AWS CodeDeploy logic considers a deployment to have failed if its steps are not complete within five minutes, even if a deployment process is otherwise running as expected. The five-minute limit can be exceeded if commands from multiple deployments are being sent to the AWS CodeDeploy agent at the same time.

For information about other challenges you might face with concurrent deployments in Auto Scaling groups, see Avoid associating multiple deployment groups with a single Auto Scaling group.

Using some text editors to create AppSpec files and shell scripts can cause deployments to fail

Some text editors introduce non-conforming, non-printing characters into files. If you use text editors to create or modify AppSpec files or shell script files to run on Amazon Linux, Ubuntu Server, or RHEL instances, then any deployments that rely on these files might fail. When AWS CodeDeploy uses these files during a deployment, the presence of these characters can lead to hard-to-troubleshoot AppSpec file validation failures and script execution failures.

In the AWS CodeDeploy console, on the event details page for the deployment, choose View logs. (Alternatively, you use the AWS CLI to call the get-deployment-instance command.) Look for errors like "invalid character," "command not found," or "file not found."

To address this issue, we recommend the following:

  • Do not use text editors that automatically introduce non-printing characters such as carriage returns (^M characters) into your AppSpec files and shell script files.

  • Use text editors that display non-printing characters such as carriage returns in your AppSpec files and shell script files, so you can find and remove any that may be automatically or randomly introduced. For examples of these types of text editors, search the Internet for "text editor show carriage returns."

  • Use text editors running on Amazon Linux, Ubuntu Server, or RHEL instances to create shell script files that run on Amazon Linux, Ubuntu Server, or RHEL instances. For examples of these types of text editors, search the Internet for "Linux shell script editor."

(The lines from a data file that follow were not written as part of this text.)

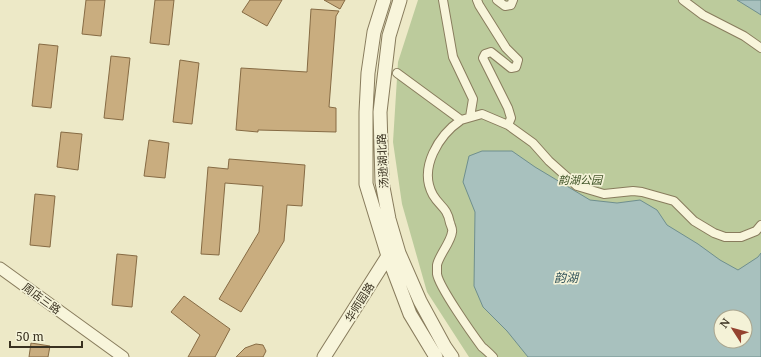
<svg xmlns="http://www.w3.org/2000/svg" width="761" height="357" viewBox="0 0 761 357" font-family="'Noto Serif','Noto Sans SC',serif">
  <style>
    .green { fill: #bccb9c; fill-rule: evenodd }
    .water { fill: #a8c1be; stroke: #6f8f8e; fill-rule: evenodd }
    .building { fill: #c9ad7f; stroke: #866b44 }
    .lines { fill: none; stroke-linecap: round; stroke-linejoin: round }
    .pedestrian-casing { stroke: #887c5d; stroke-width: 10 }
    .minor-casing { stroke: #887c5d; stroke-width: 13 }
    .tertiary-casing { stroke: #887c5d; stroke-width: 15 }
    .pedestrian { stroke: #f8f5db; stroke-width: 8 }
    .minor { stroke: #f8f5db; stroke-width: 11 }
    .tertiary { stroke: #f8f5db; stroke-width: 13 }
    .labels { text-anchor: middle; dominant-baseline: central; stroke-width: 3.5; stroke-linejoin: round; paint-order: stroke }
    .street-label { font-size: 11px; fill: #393120; stroke: #f4f2d7 }
    .park-label { font-size: 11px; font-style: italic; fill: #405428; stroke: #f4f2d7 }
    .water-label { font-size: 12px; font-style: italic; fill: #305258; stroke: #f4f2d7 }
  </style>
  <rect width="100%" height="100%" fill="#ede9c7"/>
  <path class="green" d="M418,0H761V357H469L427,292L402,204L393,142L398,62ZM721,317H745V341H721Z"/>
  <path class="water" d="M737,0H761V15L758,13Z
    M482,151H512L535,167L590,200L617,203L640,200L657,210L667,225L698,244L720,260L738,270L758,257L761,253V357H528L507,331L483,307L474,286L475,212L463,182L469,156ZM721,317H745V341H721Z"/>
  <path class="building" d="M86,0H105L101,36L82,34Z
    M155,0H174L169,45L150,43Z
    M250,0H282L267,26L242,12Z
    M324,0H345L340,9Z
    M311,9L339,11L336,16L329,107L336,108V132L258,130V132L236,130L241,68L307,72Z
    M39,44L58,46L51,108L32,106Z
    M111,56L130,58L123,120L104,118Z
    M180,60L199,63L192,124L173,122Z
    M61,132L82,134L78,170L57,167Z
    M149,140L169,143L165,178L144,176Z
    M229,159L305,165L302,206L287,205L284,241L241,312L219,299L259,232L263,186L225,183L219,255L201,254L208,167L228,169Z
    M35,194L55,196L50,247L30,245Z
    M117,254L137,256L132,307L112,305Z
    M184,296L230,329L215,357H188L200,335L171,312Z
    M31,343L50,346L48,357H29Z
    M256,344L263,345L266,351L263,357H236L245,348Z"/>
  <g class="lines">
    <defs>
      <path id="pedestrian" d="M443,0L453,57L473,99L470,117
        M477,0L479,5L506,48L518,60L516,67L511,68L491,52L485,54L483,58L508,108L511,118L508,125
        M497,0L505,6L511,5L513,0
        M683,0L703,15L744,36L761,48
        M397,73L461,120L482,114L508,125L533,143L549,161L577,186L604,194L633,191L642,192L674,201L694,221L714,233L725,237H741L756,231L761,225
        M461,120C439,135 418,168 433,195C440,207 447,207 450,223C451,226 453,230 452,232C451,242 439,255 437,265C437,268 437,272 437,274C439,287 473,335 482,347C486,350 490,354 493,357"/>
      <path id="minor" d="M0,268L123,357"/>
      <path id="tertiary" d="M384,0L374,32L368,73L366,112V184L388,256L410,314L436,357
        M400,0L389,36L380,112L382,182L389,219L399,253L420,301L445,347L452,357
        M324,357L388,256L394,254"/>
    </defs>
    <use href="#pedestrian" class="pedestrian-casing"/>
    <use href="#minor" class="minor-casing"/>
    <use href="#tertiary" class="tertiary-casing"/>
    <use href="#pedestrian" class="pedestrian"/>
    <use href="#minor" class="minor"/>
    <use href="#tertiary" class="tertiary"/>
  </g>
  <g class="labels">
    <g class="street-label">
      <text transform="translate(382 161) rotate(-93)">汤逊湖北路</text>
      <text transform="translate(42 298) rotate(36)">周店三路</text>
      <text transform="translate(359 302) rotate(-58)">华师园路</text>
    </g>
    <g class="park-label">
      <text x="580" y="179">韵湖公园</text>
    </g>
    <g class="water-label">
      <text x="566" y="277">韵湖</text>
    </g>
  </g>
  <g transform="translate(733 329) rotate(306)"><circle r="19" fill="#f4f2d7" stroke="#a9a58e"/>
  <path d="M0-3L7 15L0 10L-7 15Z" fill="#944330"/>
  <text y="-6" font-size="11" font-weight="bold" text-anchor="middle" fill="#393120">N</text>
  </g>
  <path d="M10 341v6h72v-6" fill="none" stroke="#393120" stroke-width="2"/>
  <text x="16" y="341" font-size="12" fill="#393120" stroke="#f4f2d7" stroke-width="3" paint-order="stroke">50 m</text>
</svg>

  • If you must use a text editor in Windows or Mac OS to create shell script files to run on Amazon Linux, Ubuntu Server, or RHEL instances, use a program or utility that converts text in Windows or Mac OS format to Unix format. For examples of these programs and utilities, search the Internet for "DOS to UNIX" or "Mac to UNIX." Be sure to test the converted shell script files on the target operating systems.

Using Finder in macOS to bundle an application revision can cause deployments to fail

Deployments might fail if you use the Finder graphical user interface (GUI) application on a Mac to bundle (zip) an AppSpec file and related files and scripts into an application revision archive (.zip) file. This is because Finder creates an intermediate __MACOSX folder in the .zip file and places component files into it. AWS CodeDeploy cannot find the component files, so the deployment fails.

To address this issue, we recommend you use the AWS CLI to call the push command, which zips the component files into the expected structure. Alternatively, you can use Terminal instead of the GUI to zip the component files. Terminal does not create an intermediate __MACOSX folder.